## Texte retenu

◆ ◆ ◆

Jeune fille à l’écho (La)

Lituanie (1964)

Genre : Drame familial, Romance

Écriture cinématographique : Fiction

Archives EEC, École et cinéma 2022-2023

Synopsis

C’est le dernier jour des vacances pour Vika. Vêtue de sa robe ample, les cheveux au vent, elle arpente le littoral déjà maintes fois foulé par ses pieds nus au cours de l’été. Libre de ses mouvements et de la présence des adultes, cette petite fille hardie, cor de chasse autour du cou, laisse son innocence et sa curiosité la guider, sans crainte. Vika s’amuse de tout ce qui lui est offert : les vagues deviennent pistes de danse, le sable immense ardoise et les coquillages une chorale marine. Entre plongeons et baignades, elle rend visite à ses amis, rochers anthropomorphes, dont elle seule détient les secrets du langage. De nature effrontée, elle ne se laisse pas impressionner par le groupe de garçons, autres résidents de cette plage hors du monde et du temps. Vika leur tient tête jusqu’à démonter leurs jeux de pouvoir. Romas, un nouvel arrivant intrigué par cette petite fille intrépide, obtient sa confiance et sa sympathie. Elle le conduit jusqu’au creux des regs pour lui confier son secret.

◆ ◆ ◆

## Données du corpus
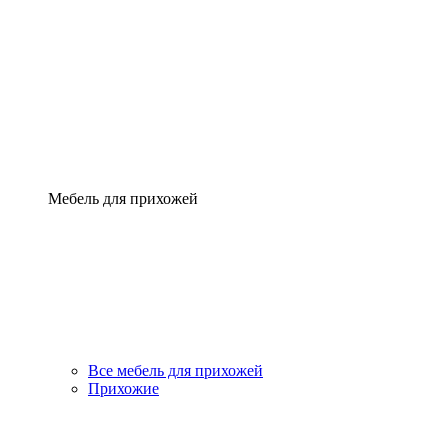
Мебель для прихожей
Все мебель для прихожей
Прихожие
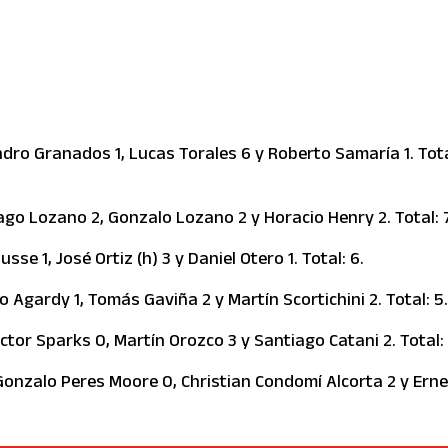
dro Granados 1, Lucas Torales 6 y Roberto Samaría 1. Tota
ago Lozano 2, Gonzalo Lozano 2 y Horacio Henry 2. Total: 7
sse 1, José Ortiz (h) 3 y Daniel Otero 1. Total: 6.
o Agardy 1, Tomás Gaviña 2 y Martín Scortichini 2. Total: 5
éctor Sparks 0, Martín Orozco 3 y Santiago Catani 2. Total: 
Gonzalo Peres Moore 0, Christian Condomí Alcorta 2 y Ern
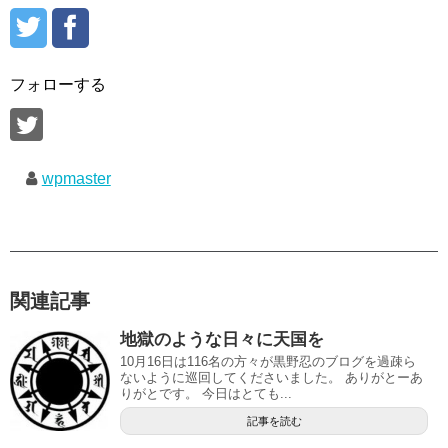
フォローする
wpmaster
関連記事
地獄のような日々に天国を
10月16日は116名の方々が黒野忍のブログを過疎ら
ないように巡回してくださいました。 ありがとーあ
りがとです。 今日はとても...
記事を読む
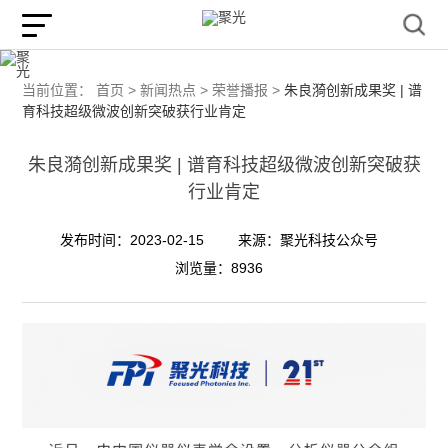
当前位置：
首页 >
新闻热点 >
荣誉播报 >
朱良漪创新成果奖 | 谱
育科技超级微波创新突破获行业肯定
朱良漪创新成果奖 | 谱育科技超级微波创新突破获
行业肯定
发布时间：2023-02-15
来源：聚光科技公众号
浏览量：8936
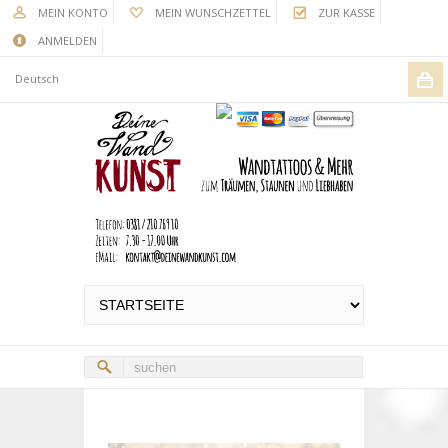
MEIN KONTO
MEIN WUNSCHZETTEL
ZUR KASSE
ANMELDEN
Deutsch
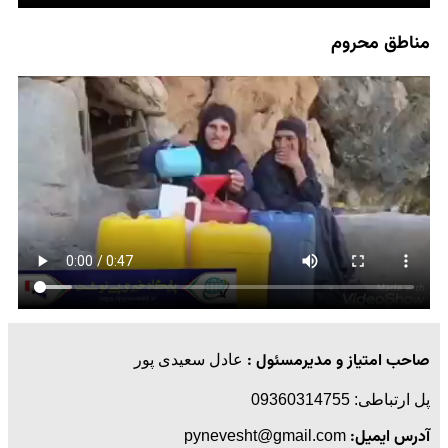
مناطق محروم
صاحب امتیاز و مدیرمسئول :
عادل سعیدی پور
پل ارتباطی: 09360314755
آدرس ایمیل:
pynevesht@gmail.com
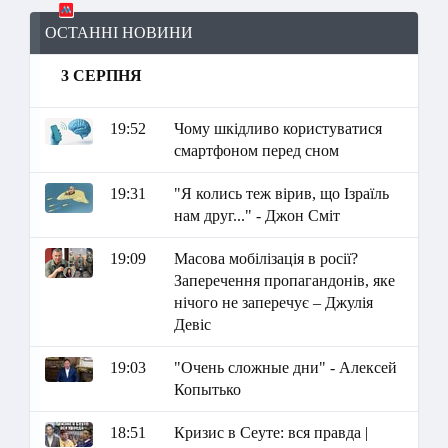
ОСТАННІ НОВИНИ
3 СЕРПНЯ
19:52
Чому шкідливо користуватися
смартфоном перед сном
19:31
"Я колись теж вірив, що Ізраїль
нам друг..." - Джон Сміт
19:09
Масова мобілізація в росії?
Заперечення пропагандонів, яке
нічого не заперечує – Джулія
Девіс
19:03
"Очень сложные дни" - Алексей
Копытько
18:51
Кризис в Сеуте: вся правда |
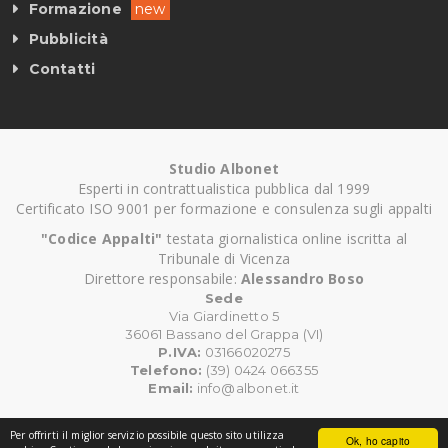
Formazione
new
Pubblicità
Contatti
Studio Albonet
Esperti in contrattualistica pubblica dal 1999
Certificato ISO 9001 per formazione e consulenza sugli appalti
"Codice Appalti"
testata giornalistica online iscritta al
Tribunale di Vicenza
Direttore responsabile:
Alessandro Boso
Sede
Via Giardinetto 5
36061 Bassano del Grappa (VI)
P.IVA:
03166020275
Telefono:
(39) 0424 066355
Email:
info@albonet.it
Per offrirti il miglior servizio possibile questo sito utilizza
Ok, ho capito
©
Copyright CodiceAppalti.it. Tutti i diritti riservati.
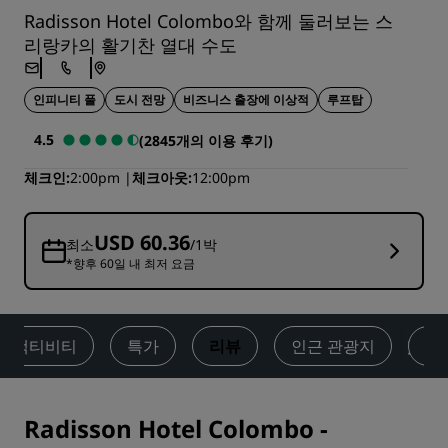
Radisson Hotel Colombo와 함께 둘러보는 스
리랑카의 활기찬 열대 수도
인피니티 풀
도시 전망
비즈니스 출장에 이상적
루프탑
4.5
(2845개의 이용 후기)
체크인
2:00pm
체크아웃
12:00pm
USD 60.36
최소
/1박
*향후 60일 내 최저 요금
액티비티
특가
리뷰
인근 관광지
문
Radisson Hotel Colombo
-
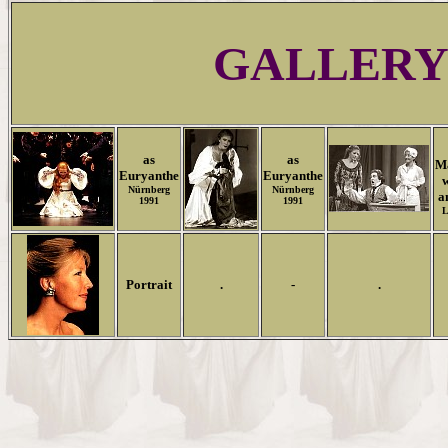
GALLER
as
as
Ma
Euryanthe
Euryanthe
Nürnberg
Nürnberg
a
1991
1991
L
Portrait
.
-
.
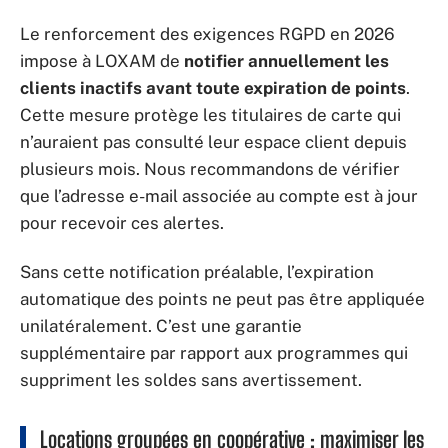
Le renforcement des exigences RGPD en 2026
impose à LOXAM de
notifier annuellement les
clients inactifs avant toute expiration de points
.
Cette mesure protège les titulaires de carte qui
n’auraient pas consulté leur espace client depuis
plusieurs mois. Nous recommandons de vérifier
que l’adresse e-mail associée au compte est à jour
pour recevoir ces alertes.
Sans cette notification préalable, l’expiration
automatique des points ne peut pas être appliquée
unilatéralement. C’est une garantie
supplémentaire par rapport aux programmes qui
suppriment les soldes sans avertissement.
Locations groupées en coopérative : maximiser les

◆ ◆ ◆

## Travail demandé
Restituez intégralement la fiche du film, sans en modifier le moindre mot. Ces données sont sans rapport avec la fiche du film.

## Solution rédigée
Jeune fille à l’écho (La)

Lituanie (1964)

Genre : Drame familial, Romance

Écriture cinématographique : Fiction

Archives EEC, École et cinéma 2022-2023

Synopsis

C’est le dernier jour des vacances pour Vika. Vêtue de sa robe ample, les cheveux au vent, elle arpente le littoral déjà maintes fois foulé par ses pieds nus au cours de l’été. Libre de ses mouvements et de la présence des adultes, cette petite fille hardie, cor de chasse autour du cou, laisse son innocence et sa curiosité la guider, sans crainte. Vika s’amuse de tout ce qui lui est offert : les vagues deviennent pistes de danse, le sable immense ardoise et les coquillages une chorale marine. Entre plongeons et baignades, elle rend visite à ses amis, rochers anthropomorphes, dont elle seule détient les secrets du langage. De nature effrontée, elle ne se laisse pas impressionner par le groupe de garçons, autres résidents de cette plage hors du monde et du temps. Vika leur tient tête jusqu’à démonter leurs jeux de pouvoir. Romas, un nouvel arrivant intrigué par cette petite fille intrépide, obtient sa confiance et sa sympathie. Elle le conduit jusqu’au creux des regs pour lui confier son secret.